Short Circuit 05/24/04 12:02:00 PM EDT

So what happens to people who want to contribute code, but don't want their name attached to it, for various reasons?

  • Such as encryption development in France or China, where unauthorized encryption is illegal, IIRC.
  • Or some employee whose boss wants to own all his creative work, on and off the clock.
  • Or people who simply don't want to take the risk of being unfairly targeted by some software company for writing code that looks vaguely like the company's.
  • Or people who had a great idea, but couldn't possibly know someone else had come up with the idea and copyrighted or patented it.

    IMO, it has its ups and its downs. It allows a greater degree of delegate-the-blame (Good for any large project, Objectively speaking), but it will reduce contributions.

  • shawn_willden 05/24/04 11:58:12 AM EDT

    What Linus is doing is making the accountability easier and somewhat more complete, not adding it. As he pointed out in his LKML post, Linux developers have been able to find the origin of every bit of code they've needed to, but the process has been painful and has required a little guesswork, particularly for the oldest stuff.

    What he's proposing here is just a slight formalization and elaboration of the process that has been used for years. Currently, if I submit a patch to LKML to fix, say, a VFS bug, it will get poked, prodded and adjusted on the mailing list until people think it's clean and solid. Then the subsystem maintainer (Al Viro, in this case) will pick it up, probably tweak it some more, attach a "From" comment, stating that I am the author and forward it to Linus. Linus will review it, accept it, and his scripts will add my name into the changelog and the CREDITS file.

    Since all of this happens on the public, archived, mailing list, there's plenty of accountability, but figuring out the sequence of events requires digging through the archives, and there may not be any obviously ideal search criteria.

    Now, Linus wants me to attach my name myself, and to do it in a standardized format so that it's more searchable. Further, he wants everyone else who modifies the patch in any way to add their stamp as well, providing a change history in the patch itself. It's a weak change history, since it doesn't describe what changed, but it provides the starting point for searching the archives.

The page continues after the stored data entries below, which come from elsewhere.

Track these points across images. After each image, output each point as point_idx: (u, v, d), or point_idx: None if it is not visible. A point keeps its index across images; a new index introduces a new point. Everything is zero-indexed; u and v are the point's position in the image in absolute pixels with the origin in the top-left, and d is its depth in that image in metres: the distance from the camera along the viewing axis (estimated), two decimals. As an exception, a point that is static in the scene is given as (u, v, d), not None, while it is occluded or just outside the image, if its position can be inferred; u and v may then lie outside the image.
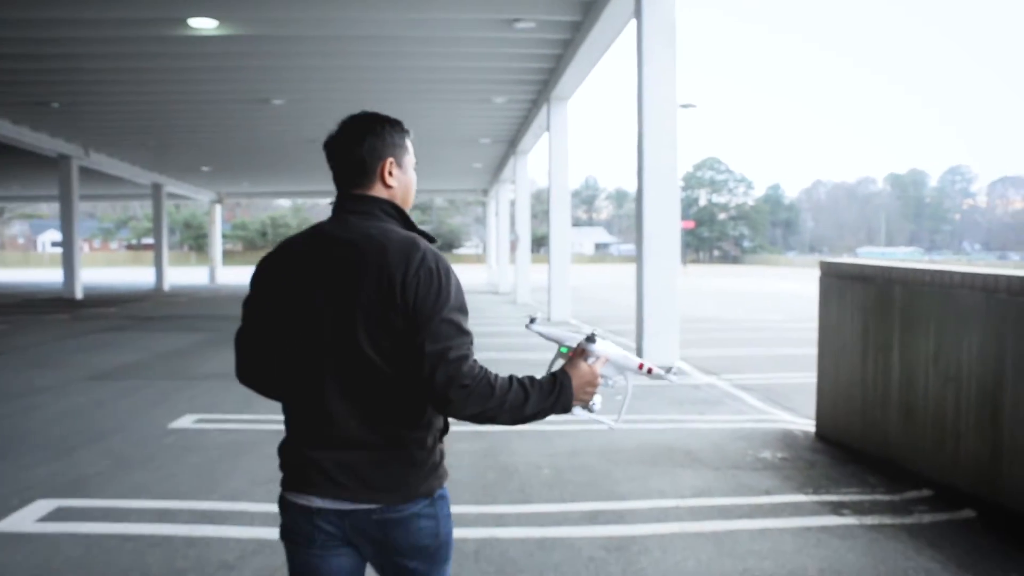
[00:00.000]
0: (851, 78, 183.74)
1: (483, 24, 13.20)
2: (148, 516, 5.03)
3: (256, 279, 2.20)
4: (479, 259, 77.19)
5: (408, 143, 2.23)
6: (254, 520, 4.93)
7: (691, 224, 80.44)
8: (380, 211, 2.14)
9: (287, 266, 2.13)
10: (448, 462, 2.20)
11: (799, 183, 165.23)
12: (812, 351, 7.33)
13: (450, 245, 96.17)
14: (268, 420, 7.70)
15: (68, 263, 27.54)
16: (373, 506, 2.05)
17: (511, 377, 2.03)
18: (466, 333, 2.02)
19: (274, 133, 23.39)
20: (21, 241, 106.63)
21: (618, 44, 13.77)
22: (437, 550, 2.13)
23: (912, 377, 5.68)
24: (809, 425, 7.37)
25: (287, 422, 2.17)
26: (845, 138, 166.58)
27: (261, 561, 4.31)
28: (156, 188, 35.94)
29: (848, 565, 4.20)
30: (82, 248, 39.74)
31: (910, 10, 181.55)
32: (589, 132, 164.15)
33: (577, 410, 2.14)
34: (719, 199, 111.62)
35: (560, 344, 2.22)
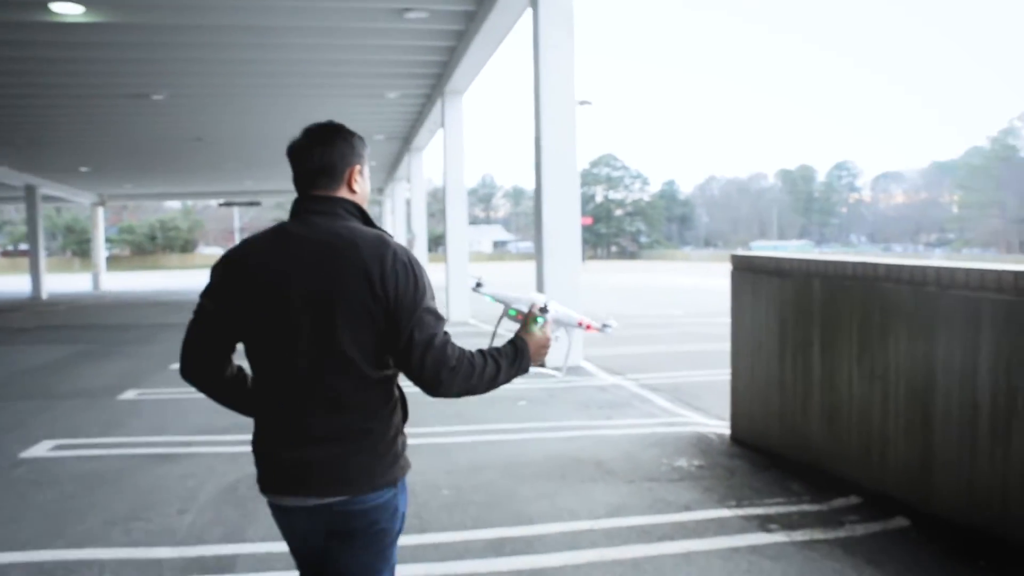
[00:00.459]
0: (743, 74, 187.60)
1: (373, 14, 12.61)
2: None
3: (218, 278, 2.23)
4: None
5: (367, 155, 2.35)
6: (104, 570, 4.24)
7: (588, 220, 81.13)
8: (343, 210, 2.22)
9: (255, 266, 2.17)
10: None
11: (693, 179, 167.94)
12: (717, 347, 7.00)
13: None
14: (136, 443, 7.00)
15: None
16: (340, 498, 2.14)
17: (480, 351, 2.21)
18: (442, 319, 2.18)
19: (156, 131, 22.13)
20: None
21: (516, 37, 13.35)
22: (394, 533, 2.27)
23: (835, 377, 5.33)
24: (723, 427, 7.01)
25: (256, 420, 2.29)
26: (737, 134, 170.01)
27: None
28: (29, 190, 33.78)
29: (783, 592, 3.79)
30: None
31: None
32: (486, 129, 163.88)
33: (532, 367, 2.32)
34: (615, 195, 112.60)
35: (508, 306, 2.40)
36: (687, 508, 4.96)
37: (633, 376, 10.03)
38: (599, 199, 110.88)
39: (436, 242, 52.61)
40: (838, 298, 5.30)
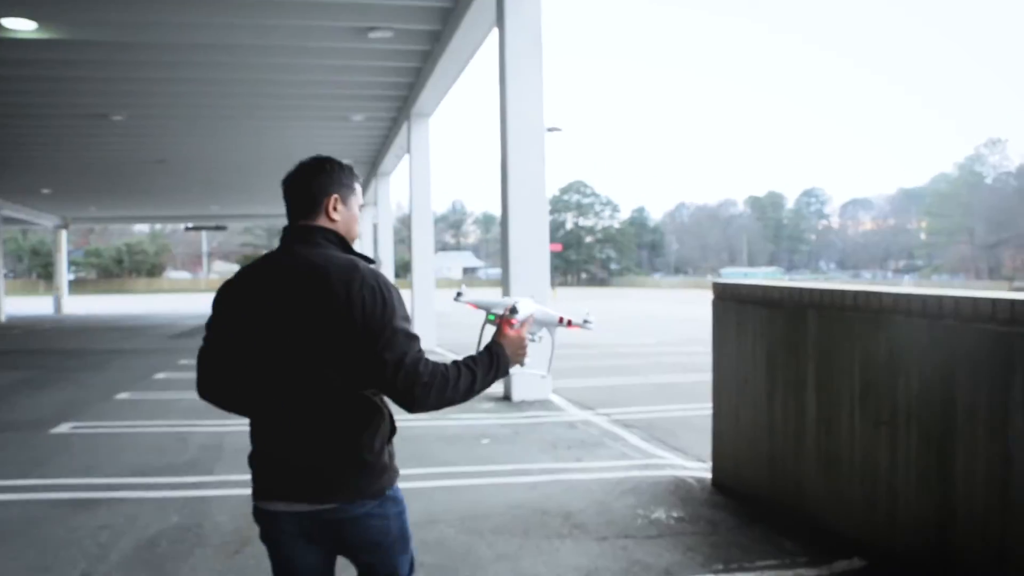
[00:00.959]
0: (711, 102, 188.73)
1: (336, 33, 12.08)
2: None
3: (217, 304, 2.40)
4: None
5: (356, 186, 2.48)
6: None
7: (558, 247, 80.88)
8: (322, 239, 2.35)
9: (245, 292, 2.35)
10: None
11: (663, 206, 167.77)
12: (692, 378, 6.41)
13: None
14: (56, 486, 6.29)
15: None
16: (327, 506, 2.26)
17: (455, 363, 2.27)
18: (415, 337, 2.26)
19: (117, 152, 21.37)
20: None
21: (485, 61, 12.92)
22: (390, 546, 2.36)
23: (833, 420, 4.72)
24: (703, 471, 6.39)
25: (251, 435, 2.39)
26: (707, 160, 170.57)
27: None
28: (-11, 213, 33.06)
29: None
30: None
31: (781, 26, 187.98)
32: (456, 155, 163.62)
33: (514, 368, 2.39)
34: (586, 222, 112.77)
35: (488, 311, 2.48)
36: (667, 573, 4.32)
37: (604, 411, 9.40)
38: (569, 226, 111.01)
39: (405, 268, 52.04)
40: (836, 331, 4.71)
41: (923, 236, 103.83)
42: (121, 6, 10.54)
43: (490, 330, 2.44)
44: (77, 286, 72.85)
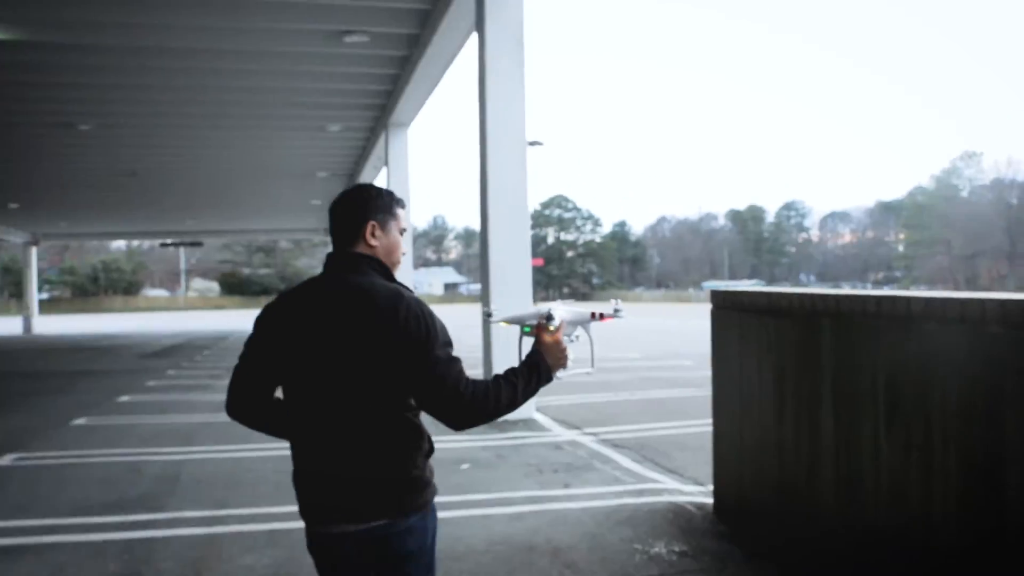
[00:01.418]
0: (691, 115, 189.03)
1: (310, 37, 11.61)
2: None
3: (258, 327, 2.47)
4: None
5: (399, 212, 2.53)
6: None
7: (540, 261, 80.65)
8: (367, 266, 2.43)
9: (288, 317, 2.42)
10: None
11: (644, 219, 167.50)
12: (681, 393, 5.94)
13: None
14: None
15: None
16: (375, 523, 2.30)
17: (496, 377, 2.36)
18: (457, 360, 2.32)
19: (86, 164, 20.71)
20: None
21: (465, 70, 12.50)
22: (421, 556, 2.39)
23: (855, 443, 4.20)
24: (703, 496, 5.87)
25: (294, 456, 2.43)
26: (688, 174, 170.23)
27: None
28: (-48, 230, 32.25)
29: None
30: None
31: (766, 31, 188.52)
32: (438, 171, 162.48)
33: (559, 372, 2.44)
34: (567, 237, 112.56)
35: (523, 325, 2.52)
36: (674, 622, 3.79)
37: (591, 430, 8.88)
38: (551, 240, 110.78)
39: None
40: (857, 342, 4.19)
41: (901, 248, 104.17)
42: (79, 6, 10.04)
43: (528, 342, 2.48)
44: (50, 305, 71.75)
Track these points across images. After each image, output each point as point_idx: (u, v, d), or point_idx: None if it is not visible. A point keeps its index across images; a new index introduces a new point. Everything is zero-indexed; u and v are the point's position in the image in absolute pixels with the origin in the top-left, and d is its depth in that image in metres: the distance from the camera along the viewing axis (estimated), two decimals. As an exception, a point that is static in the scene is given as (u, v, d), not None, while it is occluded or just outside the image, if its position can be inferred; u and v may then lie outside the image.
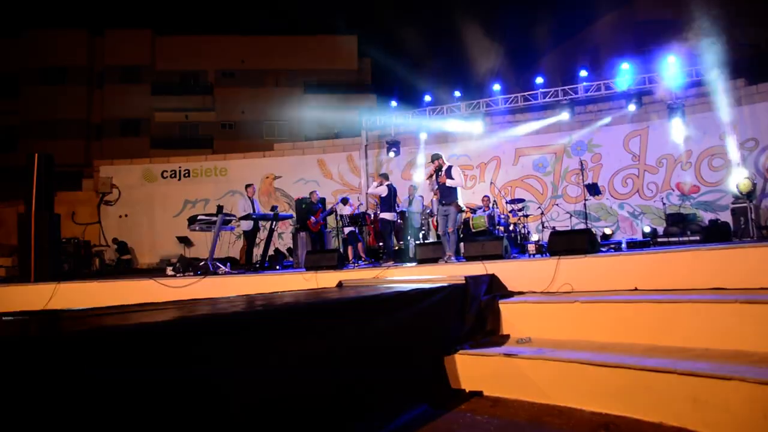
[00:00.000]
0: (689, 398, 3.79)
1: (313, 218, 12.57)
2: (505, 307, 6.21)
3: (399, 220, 12.43)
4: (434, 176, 9.91)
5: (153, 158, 22.69)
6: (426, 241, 12.32)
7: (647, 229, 13.42)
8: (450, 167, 9.87)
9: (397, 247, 12.85)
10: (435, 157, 10.05)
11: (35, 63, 32.10)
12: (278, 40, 34.11)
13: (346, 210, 13.03)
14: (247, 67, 34.31)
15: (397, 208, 12.44)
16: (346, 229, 12.52)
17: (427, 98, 17.47)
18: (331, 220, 13.43)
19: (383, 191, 11.37)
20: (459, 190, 9.97)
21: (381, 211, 11.74)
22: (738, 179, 13.09)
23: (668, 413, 3.89)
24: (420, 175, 17.30)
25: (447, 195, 9.79)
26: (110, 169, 21.00)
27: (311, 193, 13.23)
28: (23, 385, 2.12)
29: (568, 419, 4.13)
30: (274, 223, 11.54)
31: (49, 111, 31.57)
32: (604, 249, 9.03)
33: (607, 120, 16.43)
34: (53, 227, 11.29)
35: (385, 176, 11.81)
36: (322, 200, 13.68)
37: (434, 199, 12.26)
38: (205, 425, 2.81)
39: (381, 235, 12.10)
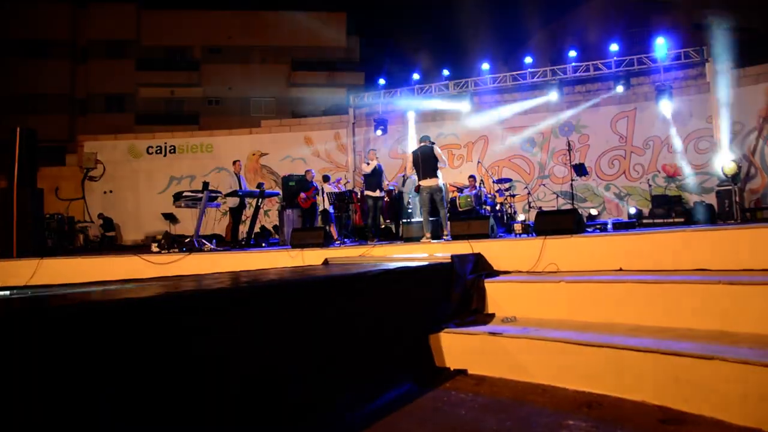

    So, what Linus is asking for isn't so much to create a better accountability trail as it is to make the existing trail easier to follow. It's an ease-of-use optimization.

    Well, there is one way in which this is perhaps a significant enhancement, and that is that Linus wants to formally define the legal commitment a contributor makes. In a reasonable world, this should be unnecessary, since if I contribute some code that I don't own, I should be the one held liable for the copyright infringement, not the others who used it in good faith. In the litigious world we live in, however, it's a good idea to formally spell it out, and make clear to everyone that by attaching their name to a patch, they're providing a certain warranty of their right to contribute it.

    Good Idea 05/24/04 08:43:55 AM EDT

    This (in my experience) is standard procedure in industry, having to sign off on
    design forms, have code reviewed, etc. It's only surprising that it hasn't come
    to open source before.

    anon 05/24/04 08:41:10 AM EDT

    The authentication needs to be done using GPG (GNU Privacy Guard) or PGP (Pretty
    Good Privacy). This will prevent anyone in the future from inappropriately
    placing code in the kernel.

    These two programs provide an excellent means of determining the authenticity of
    the author.

    Moreover, the origins of all code submissions can easily be tracked and
    catalogued using some open source software some friend of mine and I have been
    working on.

    Friend of the LinuxKernel 05/24/04 08:19:38 AM EDT

    wow, this is how fast the community now works: OSDL has already just announced official adoption of the tracking suggestion.